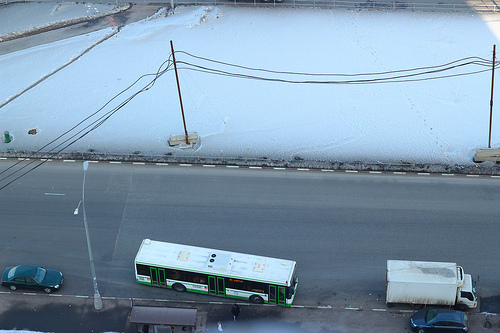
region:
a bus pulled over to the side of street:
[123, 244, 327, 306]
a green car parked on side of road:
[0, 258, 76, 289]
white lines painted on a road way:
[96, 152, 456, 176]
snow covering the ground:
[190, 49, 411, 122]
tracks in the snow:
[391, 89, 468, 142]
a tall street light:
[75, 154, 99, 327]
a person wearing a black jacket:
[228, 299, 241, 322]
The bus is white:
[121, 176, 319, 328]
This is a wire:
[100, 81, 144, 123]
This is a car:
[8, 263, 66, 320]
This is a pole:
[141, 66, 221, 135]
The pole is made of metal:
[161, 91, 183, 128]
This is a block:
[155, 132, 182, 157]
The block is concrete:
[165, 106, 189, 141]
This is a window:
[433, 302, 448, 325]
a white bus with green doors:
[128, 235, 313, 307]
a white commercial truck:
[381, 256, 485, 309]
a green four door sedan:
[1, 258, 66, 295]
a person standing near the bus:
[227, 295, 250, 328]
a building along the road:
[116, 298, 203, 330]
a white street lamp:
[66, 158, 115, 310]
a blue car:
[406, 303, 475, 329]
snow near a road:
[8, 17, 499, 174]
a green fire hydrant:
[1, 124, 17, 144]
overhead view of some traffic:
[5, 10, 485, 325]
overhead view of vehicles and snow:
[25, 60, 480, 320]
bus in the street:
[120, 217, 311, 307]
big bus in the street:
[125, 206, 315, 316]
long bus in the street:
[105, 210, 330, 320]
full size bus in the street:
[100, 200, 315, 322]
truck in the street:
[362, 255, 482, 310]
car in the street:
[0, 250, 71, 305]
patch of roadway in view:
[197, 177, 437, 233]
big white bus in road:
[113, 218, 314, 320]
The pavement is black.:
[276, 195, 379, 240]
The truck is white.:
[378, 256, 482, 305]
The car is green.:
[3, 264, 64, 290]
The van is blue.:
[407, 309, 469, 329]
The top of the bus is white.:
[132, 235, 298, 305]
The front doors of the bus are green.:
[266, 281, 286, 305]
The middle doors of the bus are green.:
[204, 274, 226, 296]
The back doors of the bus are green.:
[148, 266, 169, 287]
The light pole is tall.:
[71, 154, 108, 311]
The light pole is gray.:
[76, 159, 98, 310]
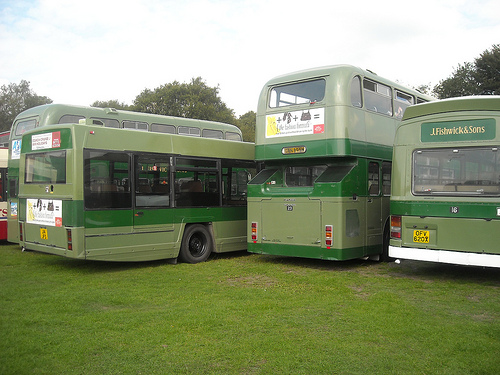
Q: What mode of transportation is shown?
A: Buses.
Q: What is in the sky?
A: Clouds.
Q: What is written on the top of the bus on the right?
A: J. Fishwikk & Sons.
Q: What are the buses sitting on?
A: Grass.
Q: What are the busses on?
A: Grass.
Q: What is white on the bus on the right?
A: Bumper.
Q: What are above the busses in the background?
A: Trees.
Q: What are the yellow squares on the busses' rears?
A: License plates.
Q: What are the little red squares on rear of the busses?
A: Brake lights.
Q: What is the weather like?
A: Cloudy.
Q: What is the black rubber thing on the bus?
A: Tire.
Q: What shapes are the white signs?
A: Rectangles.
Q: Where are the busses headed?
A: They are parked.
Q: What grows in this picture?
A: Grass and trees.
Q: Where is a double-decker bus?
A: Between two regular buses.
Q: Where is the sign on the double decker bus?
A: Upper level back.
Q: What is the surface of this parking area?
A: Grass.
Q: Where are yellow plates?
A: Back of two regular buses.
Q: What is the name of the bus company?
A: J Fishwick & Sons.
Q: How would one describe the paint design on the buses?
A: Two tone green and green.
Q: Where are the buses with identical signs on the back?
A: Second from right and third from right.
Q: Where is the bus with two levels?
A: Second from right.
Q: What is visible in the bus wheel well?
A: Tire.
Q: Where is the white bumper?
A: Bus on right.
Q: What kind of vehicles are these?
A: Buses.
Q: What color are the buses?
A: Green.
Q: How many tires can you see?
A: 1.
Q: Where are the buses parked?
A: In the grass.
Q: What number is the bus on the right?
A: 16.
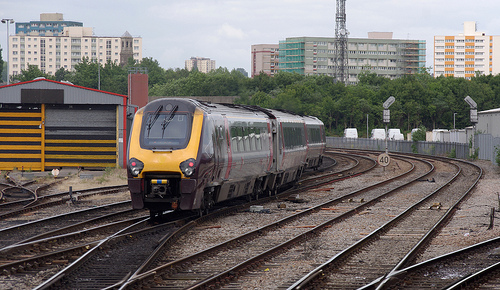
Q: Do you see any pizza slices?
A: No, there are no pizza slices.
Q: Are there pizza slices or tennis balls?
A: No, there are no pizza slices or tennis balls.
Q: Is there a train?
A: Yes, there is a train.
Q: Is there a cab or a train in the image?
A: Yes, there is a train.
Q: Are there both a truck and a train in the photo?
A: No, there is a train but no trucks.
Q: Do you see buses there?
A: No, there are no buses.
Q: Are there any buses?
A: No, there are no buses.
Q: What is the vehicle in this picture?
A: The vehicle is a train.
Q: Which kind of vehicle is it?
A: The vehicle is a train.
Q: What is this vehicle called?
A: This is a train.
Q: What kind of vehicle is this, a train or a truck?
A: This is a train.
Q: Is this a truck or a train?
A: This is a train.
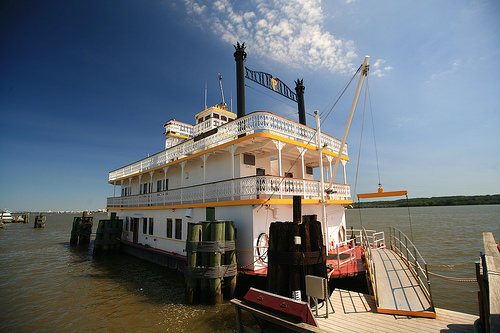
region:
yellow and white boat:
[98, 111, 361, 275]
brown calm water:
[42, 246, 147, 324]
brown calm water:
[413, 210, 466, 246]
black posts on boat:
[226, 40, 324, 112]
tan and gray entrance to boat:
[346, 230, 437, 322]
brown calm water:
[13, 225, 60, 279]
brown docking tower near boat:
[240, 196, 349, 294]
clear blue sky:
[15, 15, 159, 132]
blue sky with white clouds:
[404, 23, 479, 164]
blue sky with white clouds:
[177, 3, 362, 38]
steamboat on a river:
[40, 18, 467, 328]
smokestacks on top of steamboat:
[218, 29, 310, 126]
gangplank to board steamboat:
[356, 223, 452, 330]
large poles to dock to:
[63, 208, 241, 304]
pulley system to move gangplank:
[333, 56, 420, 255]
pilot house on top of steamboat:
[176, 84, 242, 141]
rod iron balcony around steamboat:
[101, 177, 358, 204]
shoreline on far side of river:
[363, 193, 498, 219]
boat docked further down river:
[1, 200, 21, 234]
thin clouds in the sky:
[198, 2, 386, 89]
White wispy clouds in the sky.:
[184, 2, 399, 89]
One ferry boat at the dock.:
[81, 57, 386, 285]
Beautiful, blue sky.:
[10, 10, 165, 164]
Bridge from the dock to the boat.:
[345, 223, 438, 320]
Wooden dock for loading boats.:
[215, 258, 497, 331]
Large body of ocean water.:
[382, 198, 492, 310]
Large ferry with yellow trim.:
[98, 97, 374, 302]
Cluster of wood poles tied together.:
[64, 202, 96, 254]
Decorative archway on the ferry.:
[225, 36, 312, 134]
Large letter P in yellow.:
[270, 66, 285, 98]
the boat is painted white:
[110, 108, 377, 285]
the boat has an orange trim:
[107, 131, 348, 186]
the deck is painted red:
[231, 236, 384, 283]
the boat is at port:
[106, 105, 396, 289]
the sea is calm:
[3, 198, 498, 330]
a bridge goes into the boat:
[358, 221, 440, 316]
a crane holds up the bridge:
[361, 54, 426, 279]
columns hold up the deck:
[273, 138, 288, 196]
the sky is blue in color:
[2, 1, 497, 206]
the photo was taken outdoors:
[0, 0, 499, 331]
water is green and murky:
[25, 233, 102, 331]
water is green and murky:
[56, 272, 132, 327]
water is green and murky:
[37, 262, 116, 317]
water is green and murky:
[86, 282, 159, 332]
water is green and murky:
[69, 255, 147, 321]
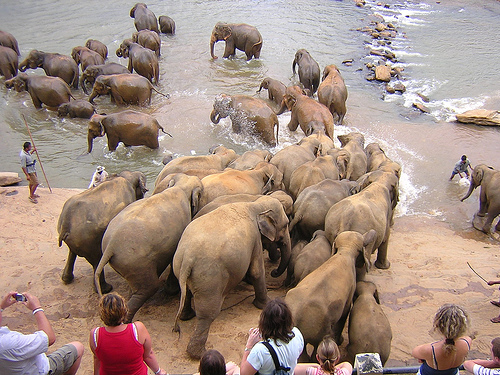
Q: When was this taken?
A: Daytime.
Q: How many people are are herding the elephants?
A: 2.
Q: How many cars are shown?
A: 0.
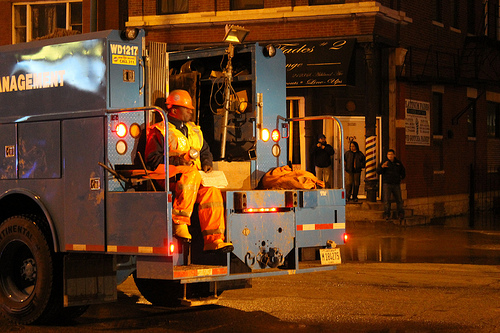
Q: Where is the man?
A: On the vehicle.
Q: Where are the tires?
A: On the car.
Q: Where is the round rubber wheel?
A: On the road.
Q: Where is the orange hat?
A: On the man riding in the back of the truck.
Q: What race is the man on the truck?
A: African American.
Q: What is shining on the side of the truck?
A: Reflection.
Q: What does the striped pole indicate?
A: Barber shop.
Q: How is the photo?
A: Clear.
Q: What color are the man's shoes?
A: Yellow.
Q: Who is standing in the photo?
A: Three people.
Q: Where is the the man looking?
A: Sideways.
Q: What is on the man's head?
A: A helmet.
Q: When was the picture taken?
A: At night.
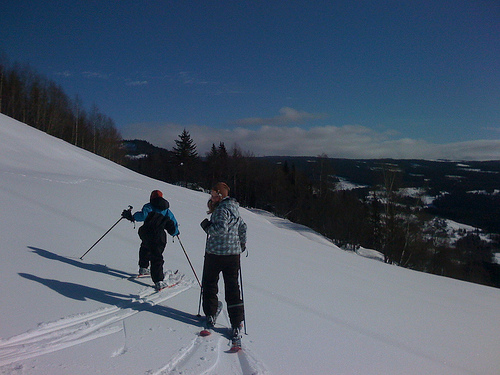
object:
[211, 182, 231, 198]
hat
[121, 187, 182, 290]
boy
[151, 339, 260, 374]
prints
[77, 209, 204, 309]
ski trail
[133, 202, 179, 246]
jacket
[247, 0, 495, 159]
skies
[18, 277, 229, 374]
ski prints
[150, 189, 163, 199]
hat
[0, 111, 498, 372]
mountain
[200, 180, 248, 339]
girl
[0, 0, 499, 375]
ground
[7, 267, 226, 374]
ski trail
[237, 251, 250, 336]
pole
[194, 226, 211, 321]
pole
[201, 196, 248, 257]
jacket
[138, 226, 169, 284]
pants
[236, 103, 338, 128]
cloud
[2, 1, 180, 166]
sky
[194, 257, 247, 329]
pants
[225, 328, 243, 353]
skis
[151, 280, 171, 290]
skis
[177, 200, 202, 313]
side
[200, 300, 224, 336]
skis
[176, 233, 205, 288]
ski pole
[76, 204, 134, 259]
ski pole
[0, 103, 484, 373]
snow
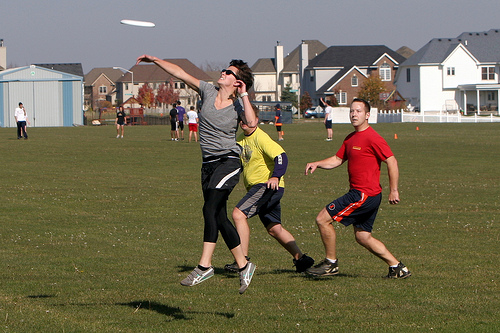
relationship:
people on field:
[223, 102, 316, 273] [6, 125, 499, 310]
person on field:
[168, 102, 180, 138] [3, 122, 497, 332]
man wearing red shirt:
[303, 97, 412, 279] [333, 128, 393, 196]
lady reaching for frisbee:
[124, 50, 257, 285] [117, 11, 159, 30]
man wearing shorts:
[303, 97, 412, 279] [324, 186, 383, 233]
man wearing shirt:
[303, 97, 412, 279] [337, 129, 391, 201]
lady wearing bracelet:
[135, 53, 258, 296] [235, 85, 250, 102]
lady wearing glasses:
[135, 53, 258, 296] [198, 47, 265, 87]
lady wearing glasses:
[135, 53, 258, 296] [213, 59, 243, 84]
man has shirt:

◆ TASK TO CARRY OUT
Rewrite the records from their start through the line containing "[8, 263, 66, 320]", that line included, as a two-column CSV with the headers text and answer, one row per record. Put each value in one quoted field with line breaks turned into spaces, and leave out the pictures.

◆ RESPONSE BELOW
text,answer
"region: a bus pulled over to the side of street:","[123, 244, 327, 306]"
"a green car parked on side of road:","[0, 258, 76, 289]"
"white lines painted on a road way:","[96, 152, 456, 176]"
"snow covering the ground:","[190, 49, 411, 122]"
"tracks in the snow:","[391, 89, 468, 142]"
"a tall street light:","[75, 154, 99, 327]"
"a person wearing a black jacket:","[228, 299, 241, 322]"
"The bus is white:","[121, 176, 319, 328]"
"This is a wire:","[100, 81, 144, 123]"
"This is a car:","[8, 263, 66, 320]"